I had a lovely dream… but then woke up to this reality…

I had a very comforting dream  last night. It was quite confusing in parts but at the same time comforting. I know that this sounds confusing in itself, but I assure you that as I explain the things that happened in it you’ll see why I say that. The person in my dream was not who everyone reading this would presume. It is equally someone I cannot see because of an education providers refusal to see that my issues don’t make me an awful person. I’ve been warned and as I’m on my final straw before I get imprisoned for my issues I can not be seen to be trying to push anyone else into friendships they do not want. This is why I was surprised that the person was in this dream. There is a high chance that they’ll never see this any way because like a lot of people, they don’t want to know.
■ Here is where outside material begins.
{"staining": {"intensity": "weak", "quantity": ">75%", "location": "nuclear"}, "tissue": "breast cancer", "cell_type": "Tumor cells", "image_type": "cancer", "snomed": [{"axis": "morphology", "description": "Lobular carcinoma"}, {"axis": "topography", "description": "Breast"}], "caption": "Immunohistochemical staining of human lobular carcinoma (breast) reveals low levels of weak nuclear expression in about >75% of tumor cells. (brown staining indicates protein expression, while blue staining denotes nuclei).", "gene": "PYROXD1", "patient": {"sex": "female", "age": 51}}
Back to the dream. It started off quite confusing and I can’t remember much of these bits. It’s very difficult to recall beginnings of dreams in general. It revolved around a complex with a shop , but everything was quite far from that shop. The person was working there. I don’t know parts of the dream but they showed absolutely no interest in me until I had a meltdown and was quite explicit about what I felt. Eg. Others getting attention and loved while I was being left on the sidelines because people were so quick to write me off. They then spent a bit of time with me and these were the lovely moments of the dream. There was a group of us and we were doing art at a table. I say art, well my paper just had colours on it. The person stood next to me for a while. General nice chit chat stuff, when I literally came out with ‘insert persons name, I’m gay’. Now, I would never do that in reality when talking to someone face to face. It was like I was saying those words as a child because it wasn’t in my adult voice. It was all lovely and I never wanted to wake up. I was paired up with a younger girl at the end. Then they asked me where I lived. I told them my old care home address (when I was in a care home for those with asds). The timeline is messed up because I didn’t know the person in my dream back then and I’ve not lived in the care home for 7 years. I knew I was about to wake up when everything went darker, everyone in the dream disappeared and I woke up to the cold reality of life where I know that I won’t ever have what the dream gave me. It felt so harsh especially since my flat was also quite chilly due to the heating being off all night.